End of Trump Cases Leaves Limits on Presidential Criminality Unclear

The New York Times
Tuesday, November 26, 2024 01:28:05 PM UTC

Donald J. Trump is set to regain office without clarity on the scope of presidential immunity and with a lingering cloud over whether outside special counsels can investigate high-level wrongdoing.

The end of the two federal criminal cases against President-elect Donald J. Trump on Monday left momentous, unsettled questions about constraints on criminal wrongdoing by presidents, from the scope of presidential immunity to whether the Justice Department may continue to appoint outside special counsels to investigate high-level wrongdoing.

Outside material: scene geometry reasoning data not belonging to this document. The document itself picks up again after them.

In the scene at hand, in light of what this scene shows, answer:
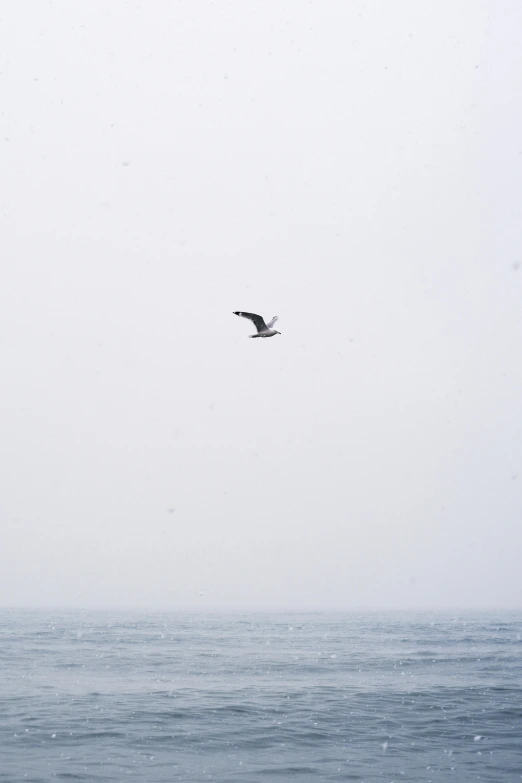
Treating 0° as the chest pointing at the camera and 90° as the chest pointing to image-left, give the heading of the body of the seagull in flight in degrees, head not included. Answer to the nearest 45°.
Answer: approximately 270°
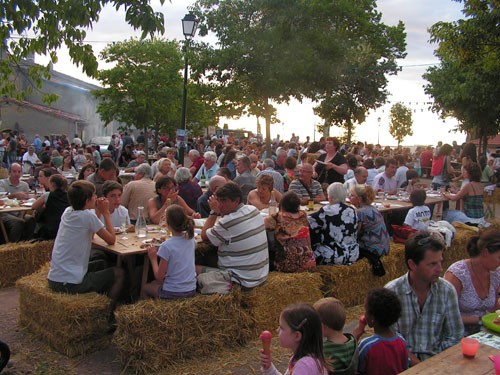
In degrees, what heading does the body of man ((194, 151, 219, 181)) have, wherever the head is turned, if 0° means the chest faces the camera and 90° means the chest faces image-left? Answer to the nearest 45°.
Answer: approximately 45°

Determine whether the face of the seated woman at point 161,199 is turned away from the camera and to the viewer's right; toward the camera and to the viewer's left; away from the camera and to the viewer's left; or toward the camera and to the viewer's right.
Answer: toward the camera and to the viewer's right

Both cases against Mr. Trump — for his attempt to overturn the 2020 election and his later hoarding of classified government documents and obstruction of efforts to retrieve them — were short-circuited by the fact that he won the 2024 election before they could be definitively resolved.

Jack Smith, the special counsel who brought both cases against Mr. Trump, asked courts on Monday to shut them down. The prosecutor cited the Justice Department’s longstanding view that the Constitution implicitly grants temporary immunity to sitting presidents, lest any prosecution distract them from their official duties.

The result is not just that Mr. Trump appears set to escape any criminal accountability for his actions. (Mr. Smith left the door open to, in theory, refiling the charges after Mr. Trump leaves office, but the statute of limitations is likely to have run by then.) It also means that two open constitutional questions the cases have raised appear likely to go without definitive answers as Mr. Trump takes office.

One is the extent of the protection from prosecution offered to former presidents by the Supreme Court’s ruling this summer establishing that they have a type of broad but not fully defined immunity for official acts taken while in office.

The other is whether, when a president is suspected of committing crimes, the Justice Department can avoid conflicts of interest by bringing in an outside prosecutor to lead a semi-independent investigation into the matter.